→ DATA FOR THIS TASK
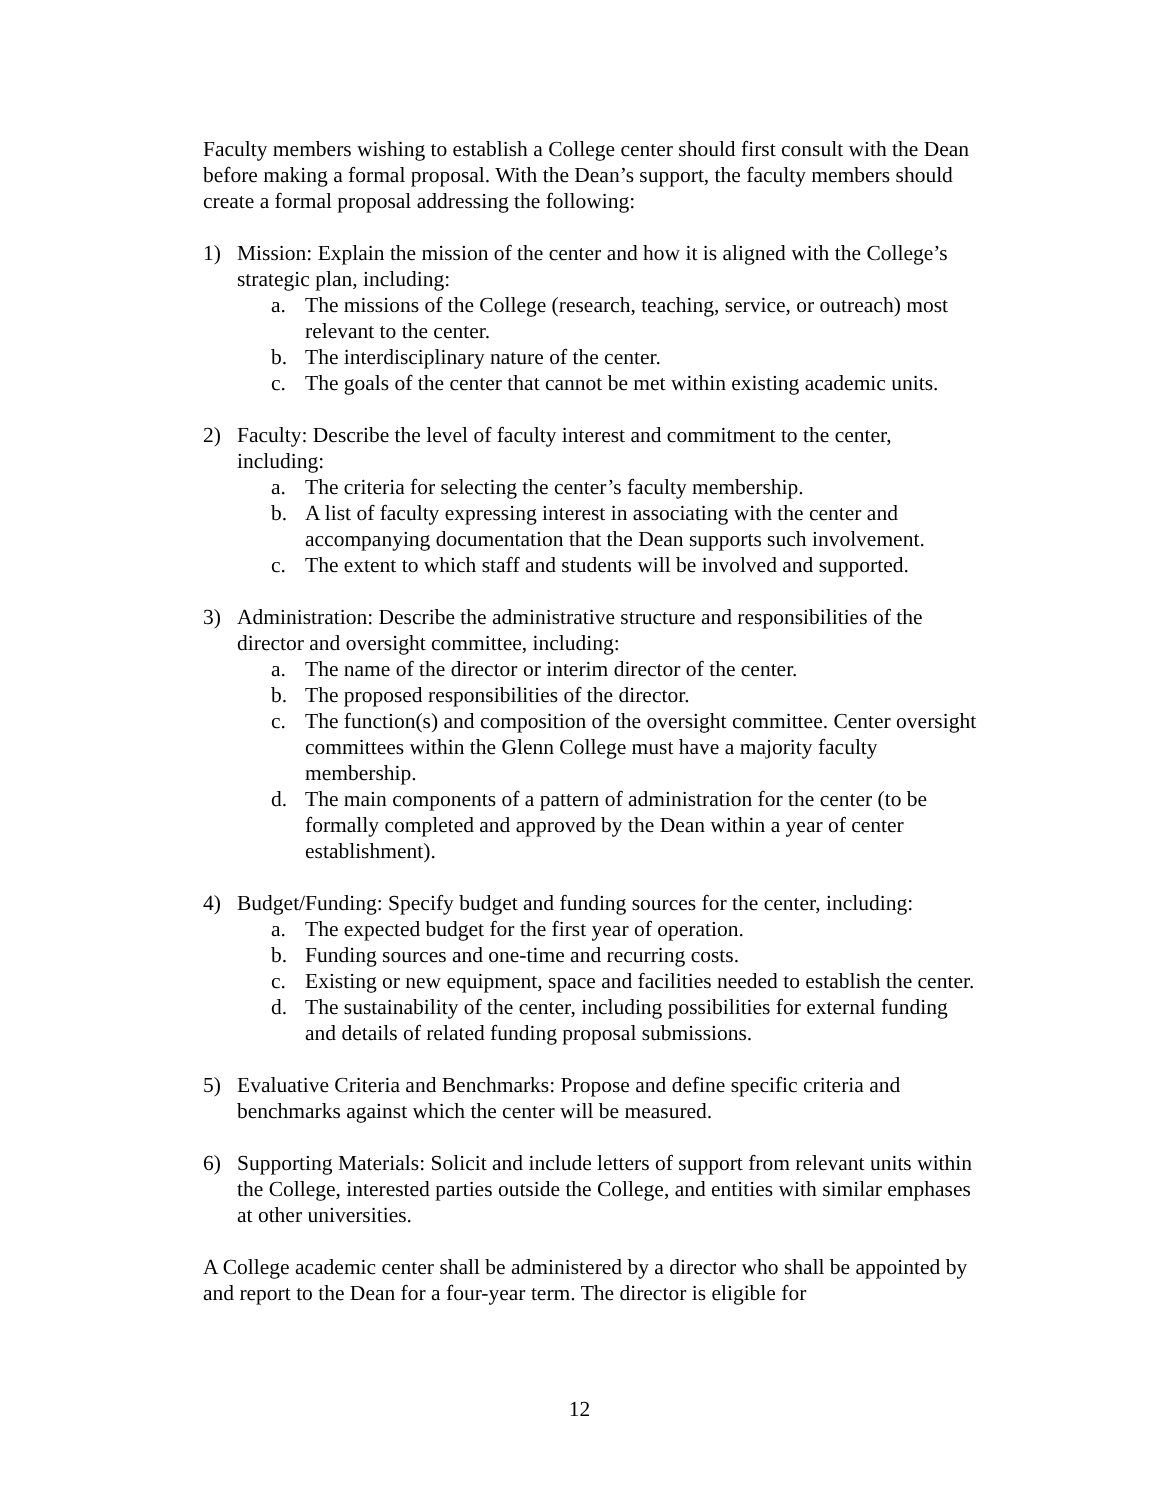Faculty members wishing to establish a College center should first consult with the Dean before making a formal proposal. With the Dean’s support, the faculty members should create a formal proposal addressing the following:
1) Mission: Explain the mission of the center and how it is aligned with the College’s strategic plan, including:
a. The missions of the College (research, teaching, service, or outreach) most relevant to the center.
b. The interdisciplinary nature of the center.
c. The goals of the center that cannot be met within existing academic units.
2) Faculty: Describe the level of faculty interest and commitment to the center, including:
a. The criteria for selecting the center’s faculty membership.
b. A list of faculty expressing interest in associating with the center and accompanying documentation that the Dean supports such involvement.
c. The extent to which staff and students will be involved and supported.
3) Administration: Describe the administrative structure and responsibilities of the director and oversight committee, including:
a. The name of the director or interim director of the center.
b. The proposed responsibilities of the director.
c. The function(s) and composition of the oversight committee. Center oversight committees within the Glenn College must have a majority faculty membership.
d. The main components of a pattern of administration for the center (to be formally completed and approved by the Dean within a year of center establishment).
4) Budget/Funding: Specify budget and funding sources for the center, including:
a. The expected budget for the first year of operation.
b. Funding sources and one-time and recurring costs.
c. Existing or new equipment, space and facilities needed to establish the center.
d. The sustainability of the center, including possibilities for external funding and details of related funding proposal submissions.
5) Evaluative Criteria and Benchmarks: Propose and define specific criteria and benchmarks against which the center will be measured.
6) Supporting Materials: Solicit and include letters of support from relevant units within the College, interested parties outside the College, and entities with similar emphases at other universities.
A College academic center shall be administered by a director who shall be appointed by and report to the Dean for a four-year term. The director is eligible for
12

→ REQUIRED ACTION
Leaving images out, please output every line of the data exactly.

→ ANSWER SPACE
Faculty members wishing to establish a College center should first consult with the Dean before making a formal proposal. With the Dean’s support, the faculty members should create a formal proposal addressing the following:
1) Mission: Explain the mission of the center and how it is aligned with the College’s strategic plan, including:
a. The missions of the College (research, teaching, service, or outreach) most relevant to the center.
b. The interdisciplinary nature of the center.
c. The goals of the center that cannot be met within existing academic units.
2) Faculty: Describe the level of faculty interest and commitment to the center, including:
a. The criteria for selecting the center’s faculty membership.
b. A list of faculty expressing interest in associating with the center and accompanying documentation that the Dean supports such involvement.
c. The extent to which staff and students will be involved and supported.
3) Administration: Describe the administrative structure and responsibilities of the director and oversight committee, including:
a. The name of the director or interim director of the center.
b. The proposed responsibilities of the director.
c. The function(s) and composition of the oversight committee. Center oversight committees within the Glenn College must have a majority faculty membership.
d. The main components of a pattern of administration for the center (to be formally completed and approved by the Dean within a year of center establishment).
4) Budget/Funding: Specify budget and funding sources for the center, including:
a. The expected budget for the first year of operation.
b. Funding sources and one-time and recurring costs.
c. Existing or new equipment, space and facilities needed to establish the center.
d. The sustainability of the center, including possibilities for external funding and details of related funding proposal submissions.
5) Evaluative Criteria and Benchmarks: Propose and define specific criteria and benchmarks against which the center will be measured.
6) Supporting Materials: Solicit and include letters of support from relevant units within the College, interested parties outside the College, and entities with similar emphases at other universities.
A College academic center shall be administered by a director who shall be appointed by and report to the Dean for a four-year term. The director is eligible for
12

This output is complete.